Last updated Nov 29, 2025
economyhealthpolitics
Around 5–6 months after mid‑April 2021 (i.e., by roughly September–October 2021, when the California gubernatorial recall election occurs), the U.S. economy will be booming again, COVID-19 will effectively be over as a major issue, and California voters will largely have forgotten Governor Newsom's earlier mishandling of vaccines.
despite all of that, by the time we actually get around to the recall, which will be in about 5 or 6 months, uh, the recall election, you know, the economy is going to be booming again. COVID's going to be over. People will probably forget.View on YouTube
Explanation

Assessing the three main components of Sacks’s prediction against what actually happened by the California recall election on September 14, 2021:

  1. "The economy is going to be booming again"
    At the national level, this was broadly accurate.

    • Real U.S. GDP grew about 5.9–6.2% in 2021, the fastest annual growth since the mid‑1980s, reflecting a strong post‑COVID rebound. (en.wikipedia.org)
    • The unemployment rate fell from 6.1% in April 2021 to 4.8% by September 2021, a steep improvement, even though the September jobs report (194,000 jobs added vs. ~500,000 expected) disappointed forecasters. (bls.gov)
      Overall, many economists and officials described the 2021 recovery as very strong; calling the economy “booming” is defensible.
  2. "COVID's going to be over" (as an issue by the recall)
    This was clearly false.

    • The Delta variant wave peaked in mid‑September 2021, with around 127,000 new U.S. cases per day, and hospitals across the country were again in crisis conditions. (en.wikipedia.org)
    • By mid‑September, the U.S. had surpassed 40 million cases and more than 675,000 deaths, exceeding estimated U.S. deaths from the 1918 flu; by early October, deaths passed 700,000. (en.wikipedia.org)
    • In the California recall exit polls, roughly one‑third of voters said the ongoing COVID‑19 pandemic was the most important issue facing the state—the single top concern—indicating COVID was very much not “over” as a major political or public concern. (cbsnews.com)
  3. "People will probably forget" Newsom’s earlier vaccine/ COVID missteps
    Partly but not fully accurate; voters didn’t forget the pandemic, but earlier anger over vaccine rollout largely faded.

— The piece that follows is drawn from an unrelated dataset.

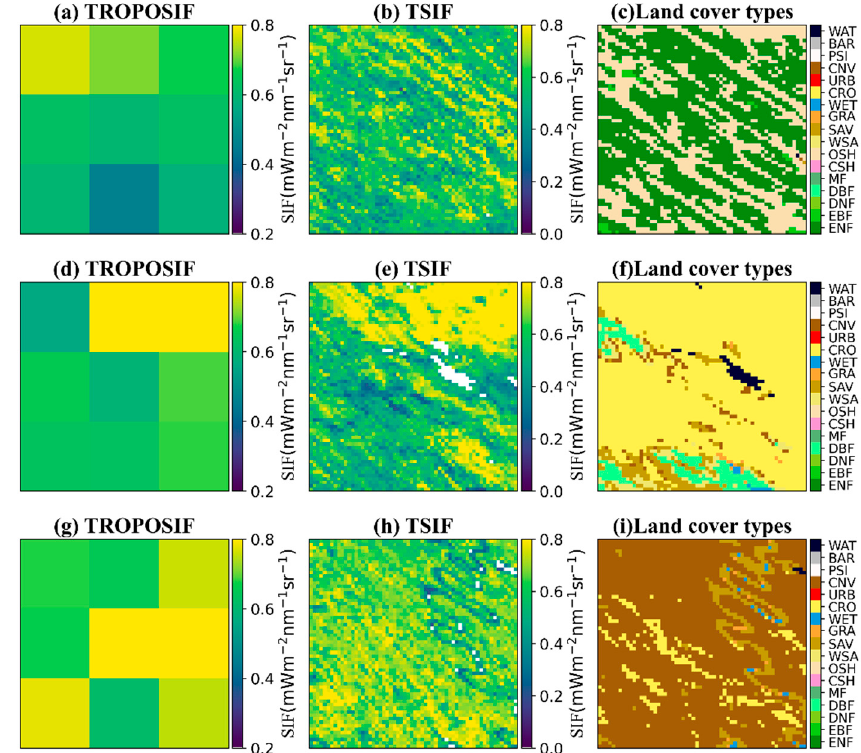
Figure 10. The spatial details of the downscaled TSIF; ( a , d , g ) are 3 × 3 grids from TROPOSIF; ( b , e , h ) are 60 × 60 grids of TSIF corresponding to ( a , d , g ); and ( c , f , i ) are 60 × 60 grids from MCD12Q1 land cover (2019). TROPOSIF and TSIF data correspond to MODI Grid Tile H27V05 and the date of the data is 28 July 2019.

    • Early 2021 polling (e.g., Berkeley IGS in February) found strong dissatisfaction with Newsom’s handling of COVID and especially vaccine distribution—only about 22–29% rated vaccine rollout as good or excellent, and his pandemic handling was widely criticized. (calmatters.org)
    • By September 2021, however, a PPIC survey cited in CNBC found that over three‑quarters of Californians thought the state government was doing an “excellent or good” job distributing COVID vaccines, and roughly 6 in 10 approved of Newsom’s overall pandemic response. (cnbc.com)
    • High‑vaccination counties voted strongly to keep Newsom, and analyses of the recall emphasized that his pro‑vaccine, pro‑mandate stance had become a political asset, not a liability; Newsom explicitly framed his victory as a mandate for his COVID and vaccination policies. (cnbc.com)
      So, while voters absolutely had not “forgotten” COVID—the issue was front and center in their minds—they had largely moved past or forgiven the earlier vaccine‑rollout problems by the time of the recall.

Overall judgment

  • The economic part of the prediction was broadly right.
  • The central claim that “COVID’s going to be over” and thus no longer a major issue was decisively wrong: the Delta surge was peaking, and COVID was the top issue in California’s recall. (en.wikipedia.org)
  • Voters didn’t forget the pandemic; instead, they ended up largely approving of Newsom’s later COVID/vaccine policies and kept him in office.

Because the most consequential part of the scenario—COVID being effectively “over” as a major issue by the recall—turned out to be incorrect, the overall prediction is best classified as wrong, albeit with some partially correct components about economic recovery and the fading of anger over the initial vaccine rollout.